Associate Justice of the Arkansas Supreme Court
- In office 1995–1996
- Appointed by: Jim Guy Tucker

Personal details
- Born: Andree Yvonne Layton March 31, 1941 Nashville, Tennessee, U.S.
- Died: July 1, 2009 (aged 68) Little Rock, Arkansas, U.S.
- Spouse: Clifton Roaf
- Children: 4, including Willie Roaf
- Alma mater: Michigan State University University of Arkansas at Little Rock School of Law

= Andree Layton Roaf =

American judge

Andree Yvonne Layton Roaf (March 31, 1941 – July 1, 2009) was an Arkansas lawyer and jurist. She was the first African-American woman to serve on the Arkansas Supreme Court, and is the mother of former NFL offensive lineman Willie Roaf.

==Biography==

===Early life===
Andree Layton was born in Nashville, Tennessee. Her father, William W. Layton, was a civil rights official with the Urban League, Michigan Civil Rights Commission, U.S. Department of Agriculture and Federal Reserve Board, as well as a historian and lecturer. She grew up in Columbus, Ohio, White Hall, Michigan, and Muskegon, Michigan, where she graduated from Muskegon Heights High School in 1958. She attended Michigan State University and received a degree in zoology in 1962.

For more than a decade, Roaf pursued a career in the sciences, working as a bacteriologist for the Michigan Department of Health and then for the United States Food and Drug Administration in Washington, D.C. In 1969 she moved to Pine Bluff, Arkansas, where she worked for the Pine Bluff Urban Renewal Agency and then as a biologist for the National Center for Toxicological Research in Jefferson (Jefferson County), Arkansas.

===Legal education and career===
In 1975 Roaf decided to change careers, and she entered the William H. Bowen School of Law at the University of Arkansas at Little Rock. She graduated second in her class in 1978. After a year as an instructor at the law school, she went into private practice at a Little Rock law firm that became known as Walker, Roaf, Campbell, Ivory and Dunklin. In 1995 Governor Jim Guy Tucker appointed her to fill a seat on the Arkansas Supreme Court that had become vacant due to the retirement of Justice Steele Hays. She was the second woman, and the first African-American woman, to sit on the court. Prohibited by law from running for re-election, she was appointed by Governor Mike Huckabee to a position on the Arkansas Court of Appeals, where she served until 2006.

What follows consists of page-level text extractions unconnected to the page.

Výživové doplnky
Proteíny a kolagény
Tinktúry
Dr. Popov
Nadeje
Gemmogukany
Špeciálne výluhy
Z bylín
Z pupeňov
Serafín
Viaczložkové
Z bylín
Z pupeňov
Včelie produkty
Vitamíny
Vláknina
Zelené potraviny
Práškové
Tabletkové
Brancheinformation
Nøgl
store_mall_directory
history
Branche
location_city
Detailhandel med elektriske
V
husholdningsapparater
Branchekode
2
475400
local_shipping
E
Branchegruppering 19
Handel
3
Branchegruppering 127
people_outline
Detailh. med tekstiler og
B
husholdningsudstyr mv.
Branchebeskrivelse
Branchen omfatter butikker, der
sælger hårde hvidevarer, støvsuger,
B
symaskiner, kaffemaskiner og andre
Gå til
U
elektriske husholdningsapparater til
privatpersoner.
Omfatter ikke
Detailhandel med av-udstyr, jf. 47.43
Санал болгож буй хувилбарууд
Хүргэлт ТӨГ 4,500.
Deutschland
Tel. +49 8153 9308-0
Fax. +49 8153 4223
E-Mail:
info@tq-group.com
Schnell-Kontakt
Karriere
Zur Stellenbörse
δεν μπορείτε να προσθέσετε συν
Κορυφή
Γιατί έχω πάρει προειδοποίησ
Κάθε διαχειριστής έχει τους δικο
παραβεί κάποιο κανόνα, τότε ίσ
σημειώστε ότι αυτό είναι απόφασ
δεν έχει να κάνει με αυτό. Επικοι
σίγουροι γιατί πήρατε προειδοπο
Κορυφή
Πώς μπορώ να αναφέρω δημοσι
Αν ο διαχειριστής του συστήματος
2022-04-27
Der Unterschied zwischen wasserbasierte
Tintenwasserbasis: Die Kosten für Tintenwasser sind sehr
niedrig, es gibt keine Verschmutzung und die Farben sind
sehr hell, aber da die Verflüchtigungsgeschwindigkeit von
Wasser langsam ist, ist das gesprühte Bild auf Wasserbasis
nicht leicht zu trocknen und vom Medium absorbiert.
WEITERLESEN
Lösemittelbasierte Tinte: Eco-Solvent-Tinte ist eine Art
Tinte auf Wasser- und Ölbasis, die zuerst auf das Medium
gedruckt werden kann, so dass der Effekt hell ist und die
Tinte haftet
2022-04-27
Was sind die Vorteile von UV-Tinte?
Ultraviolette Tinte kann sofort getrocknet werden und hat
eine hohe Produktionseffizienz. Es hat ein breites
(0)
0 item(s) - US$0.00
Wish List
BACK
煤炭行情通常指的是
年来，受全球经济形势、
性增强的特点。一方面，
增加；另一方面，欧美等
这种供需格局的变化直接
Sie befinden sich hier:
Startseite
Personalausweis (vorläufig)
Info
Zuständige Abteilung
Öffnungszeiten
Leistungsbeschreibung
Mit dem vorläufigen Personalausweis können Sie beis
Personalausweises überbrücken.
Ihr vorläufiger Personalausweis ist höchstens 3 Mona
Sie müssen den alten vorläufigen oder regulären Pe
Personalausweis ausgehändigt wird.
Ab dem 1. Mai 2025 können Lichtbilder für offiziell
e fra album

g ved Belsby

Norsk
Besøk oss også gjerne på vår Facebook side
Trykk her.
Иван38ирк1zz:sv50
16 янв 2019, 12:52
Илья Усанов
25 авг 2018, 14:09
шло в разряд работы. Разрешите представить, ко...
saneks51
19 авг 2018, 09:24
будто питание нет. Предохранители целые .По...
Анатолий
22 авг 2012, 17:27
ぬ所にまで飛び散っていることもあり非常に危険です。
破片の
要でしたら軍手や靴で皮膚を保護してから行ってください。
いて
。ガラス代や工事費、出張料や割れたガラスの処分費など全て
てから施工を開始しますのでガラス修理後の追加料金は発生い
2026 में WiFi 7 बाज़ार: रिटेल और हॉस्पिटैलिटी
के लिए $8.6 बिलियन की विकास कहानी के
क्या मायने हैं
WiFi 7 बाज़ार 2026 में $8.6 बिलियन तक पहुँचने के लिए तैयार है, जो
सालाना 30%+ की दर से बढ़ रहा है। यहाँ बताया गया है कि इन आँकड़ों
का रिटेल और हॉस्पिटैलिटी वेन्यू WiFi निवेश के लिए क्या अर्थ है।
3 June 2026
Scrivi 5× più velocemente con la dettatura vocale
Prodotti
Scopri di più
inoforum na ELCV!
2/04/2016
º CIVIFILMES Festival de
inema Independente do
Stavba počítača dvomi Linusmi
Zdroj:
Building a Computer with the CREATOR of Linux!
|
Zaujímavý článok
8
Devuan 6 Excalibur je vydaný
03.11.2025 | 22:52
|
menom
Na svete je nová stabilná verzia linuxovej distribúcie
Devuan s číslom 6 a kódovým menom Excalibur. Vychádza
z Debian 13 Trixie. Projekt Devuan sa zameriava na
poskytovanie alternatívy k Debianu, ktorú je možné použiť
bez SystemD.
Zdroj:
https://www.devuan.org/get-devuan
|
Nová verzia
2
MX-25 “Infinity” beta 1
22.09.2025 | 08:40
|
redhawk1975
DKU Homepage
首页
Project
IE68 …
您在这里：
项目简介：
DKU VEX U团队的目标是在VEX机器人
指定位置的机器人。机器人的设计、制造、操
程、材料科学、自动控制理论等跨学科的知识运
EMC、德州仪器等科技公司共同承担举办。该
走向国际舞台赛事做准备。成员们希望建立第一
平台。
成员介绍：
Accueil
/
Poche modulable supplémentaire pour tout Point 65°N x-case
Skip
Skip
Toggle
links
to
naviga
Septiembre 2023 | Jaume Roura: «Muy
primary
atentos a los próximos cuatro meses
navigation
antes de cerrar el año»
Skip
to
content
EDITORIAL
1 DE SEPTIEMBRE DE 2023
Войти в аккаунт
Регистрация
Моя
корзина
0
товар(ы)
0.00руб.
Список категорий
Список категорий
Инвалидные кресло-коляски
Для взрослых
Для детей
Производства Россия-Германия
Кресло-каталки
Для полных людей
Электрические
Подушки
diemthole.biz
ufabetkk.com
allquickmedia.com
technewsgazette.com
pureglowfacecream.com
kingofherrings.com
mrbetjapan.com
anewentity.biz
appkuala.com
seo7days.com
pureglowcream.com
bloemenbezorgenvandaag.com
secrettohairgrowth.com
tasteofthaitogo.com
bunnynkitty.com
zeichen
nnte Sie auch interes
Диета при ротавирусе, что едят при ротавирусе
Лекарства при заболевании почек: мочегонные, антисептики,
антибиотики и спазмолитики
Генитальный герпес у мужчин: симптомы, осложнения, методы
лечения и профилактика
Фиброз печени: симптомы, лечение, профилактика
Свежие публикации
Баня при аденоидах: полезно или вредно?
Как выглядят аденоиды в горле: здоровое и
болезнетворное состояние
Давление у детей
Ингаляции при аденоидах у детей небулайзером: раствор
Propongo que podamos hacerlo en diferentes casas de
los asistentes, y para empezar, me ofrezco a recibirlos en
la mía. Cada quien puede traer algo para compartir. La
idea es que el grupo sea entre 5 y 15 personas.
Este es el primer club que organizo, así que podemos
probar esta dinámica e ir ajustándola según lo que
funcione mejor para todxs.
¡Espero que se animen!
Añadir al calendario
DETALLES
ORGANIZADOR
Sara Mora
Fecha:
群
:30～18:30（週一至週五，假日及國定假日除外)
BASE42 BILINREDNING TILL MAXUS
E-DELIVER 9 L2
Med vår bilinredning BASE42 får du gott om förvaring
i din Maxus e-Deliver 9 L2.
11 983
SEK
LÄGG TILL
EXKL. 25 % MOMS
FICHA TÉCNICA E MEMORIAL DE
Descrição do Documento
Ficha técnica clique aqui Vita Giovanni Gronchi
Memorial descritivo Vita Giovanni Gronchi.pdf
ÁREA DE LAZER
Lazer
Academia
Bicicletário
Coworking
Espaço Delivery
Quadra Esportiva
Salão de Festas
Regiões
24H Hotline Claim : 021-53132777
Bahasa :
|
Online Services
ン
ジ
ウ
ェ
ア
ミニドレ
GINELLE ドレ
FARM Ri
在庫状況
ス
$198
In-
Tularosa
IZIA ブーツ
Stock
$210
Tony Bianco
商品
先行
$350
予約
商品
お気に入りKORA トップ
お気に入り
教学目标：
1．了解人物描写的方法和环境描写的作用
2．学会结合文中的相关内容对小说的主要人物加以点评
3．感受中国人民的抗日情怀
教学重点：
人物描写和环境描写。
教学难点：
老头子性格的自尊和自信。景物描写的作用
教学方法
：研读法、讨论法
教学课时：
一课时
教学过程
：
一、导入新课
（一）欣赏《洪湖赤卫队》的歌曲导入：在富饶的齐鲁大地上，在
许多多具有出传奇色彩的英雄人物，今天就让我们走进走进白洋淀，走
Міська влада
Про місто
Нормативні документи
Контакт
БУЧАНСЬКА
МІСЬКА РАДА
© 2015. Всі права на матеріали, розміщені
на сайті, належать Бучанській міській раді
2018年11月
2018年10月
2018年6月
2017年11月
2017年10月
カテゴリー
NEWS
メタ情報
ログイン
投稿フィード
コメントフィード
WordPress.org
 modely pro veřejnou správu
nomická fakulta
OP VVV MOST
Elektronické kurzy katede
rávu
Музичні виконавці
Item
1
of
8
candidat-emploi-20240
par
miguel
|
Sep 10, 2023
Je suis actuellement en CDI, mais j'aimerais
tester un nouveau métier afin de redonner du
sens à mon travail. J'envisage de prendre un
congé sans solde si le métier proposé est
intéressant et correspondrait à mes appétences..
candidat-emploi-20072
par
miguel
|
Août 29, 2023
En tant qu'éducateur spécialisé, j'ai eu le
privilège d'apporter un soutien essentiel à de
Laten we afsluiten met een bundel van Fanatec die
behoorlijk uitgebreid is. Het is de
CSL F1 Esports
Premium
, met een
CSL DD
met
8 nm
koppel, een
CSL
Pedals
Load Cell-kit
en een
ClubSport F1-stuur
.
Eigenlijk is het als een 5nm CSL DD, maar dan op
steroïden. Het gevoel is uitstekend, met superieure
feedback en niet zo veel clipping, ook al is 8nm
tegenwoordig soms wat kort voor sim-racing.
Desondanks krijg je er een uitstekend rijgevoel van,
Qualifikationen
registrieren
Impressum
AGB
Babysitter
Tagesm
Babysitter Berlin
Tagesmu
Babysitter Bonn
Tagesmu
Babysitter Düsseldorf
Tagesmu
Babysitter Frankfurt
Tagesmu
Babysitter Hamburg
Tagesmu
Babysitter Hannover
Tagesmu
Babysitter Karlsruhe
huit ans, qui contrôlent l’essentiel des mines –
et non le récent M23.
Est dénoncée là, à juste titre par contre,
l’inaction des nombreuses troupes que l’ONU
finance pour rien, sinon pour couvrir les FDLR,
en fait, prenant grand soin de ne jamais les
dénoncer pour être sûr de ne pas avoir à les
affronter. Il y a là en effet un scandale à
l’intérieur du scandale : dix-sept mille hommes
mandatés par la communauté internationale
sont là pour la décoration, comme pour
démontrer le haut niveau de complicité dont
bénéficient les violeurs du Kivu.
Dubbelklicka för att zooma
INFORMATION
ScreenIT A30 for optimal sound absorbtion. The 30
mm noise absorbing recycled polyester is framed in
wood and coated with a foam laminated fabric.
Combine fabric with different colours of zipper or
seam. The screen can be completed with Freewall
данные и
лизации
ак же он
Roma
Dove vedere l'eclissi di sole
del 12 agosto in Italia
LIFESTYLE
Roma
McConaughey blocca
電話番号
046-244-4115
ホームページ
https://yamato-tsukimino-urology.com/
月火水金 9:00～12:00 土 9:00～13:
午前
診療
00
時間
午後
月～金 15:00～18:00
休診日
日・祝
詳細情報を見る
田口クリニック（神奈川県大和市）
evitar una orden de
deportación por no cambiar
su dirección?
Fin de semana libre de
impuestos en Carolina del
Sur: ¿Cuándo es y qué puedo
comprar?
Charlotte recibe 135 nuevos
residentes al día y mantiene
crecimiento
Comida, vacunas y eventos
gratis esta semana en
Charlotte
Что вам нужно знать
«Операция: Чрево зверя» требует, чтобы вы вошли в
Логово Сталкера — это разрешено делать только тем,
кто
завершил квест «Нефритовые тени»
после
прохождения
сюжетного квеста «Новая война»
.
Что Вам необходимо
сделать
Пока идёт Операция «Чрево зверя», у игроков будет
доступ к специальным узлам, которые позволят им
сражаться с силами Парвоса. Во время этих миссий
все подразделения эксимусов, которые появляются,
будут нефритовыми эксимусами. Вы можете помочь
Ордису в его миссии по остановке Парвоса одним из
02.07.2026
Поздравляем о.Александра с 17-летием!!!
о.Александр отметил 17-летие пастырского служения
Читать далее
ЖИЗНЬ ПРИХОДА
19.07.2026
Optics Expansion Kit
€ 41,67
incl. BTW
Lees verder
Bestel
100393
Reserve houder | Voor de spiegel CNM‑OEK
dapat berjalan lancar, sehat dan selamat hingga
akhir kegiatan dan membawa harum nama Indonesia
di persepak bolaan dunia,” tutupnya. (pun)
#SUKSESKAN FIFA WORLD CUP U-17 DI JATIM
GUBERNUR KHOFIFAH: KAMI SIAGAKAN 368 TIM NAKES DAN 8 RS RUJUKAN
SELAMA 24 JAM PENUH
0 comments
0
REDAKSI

In May 2007 Roaf became director of the federal Office of Desegregation Monitoring, supervising the compliance of the public schools in Pulaski County, Arkansas with racial desegregation mandates. She held this position until July 1, 2009, when she collapsed in her Little Rock office and later died at the University of Arkansas for Medical Sciences Medical Center.

===Personal life===
Roaf married Clifton George Roaf in 1963. He became a dentist in Pine Bluff and was a member of local and state school boards. They had four children, including former American football player Willie Roaf, an offensive tackle for the New Orleans Saints and Kansas City Chiefs of the NFL who went to 11 Pro Bowls and was elected to the Pro Football Hall of Fame in 2012, and Phoebe Alison Roaf, an Episcopal priest who is the Bishop of West Tennessee. Roaf was an active member of the Grace Episcopal Church in Pine Bluff.

==Awards==
Andree Layton Roaf was inducted into the Arkansas Black Hall of Fame in 1996. She received an honorary doctor of laws degree and a Distinguished Alumni Award from Michigan State University.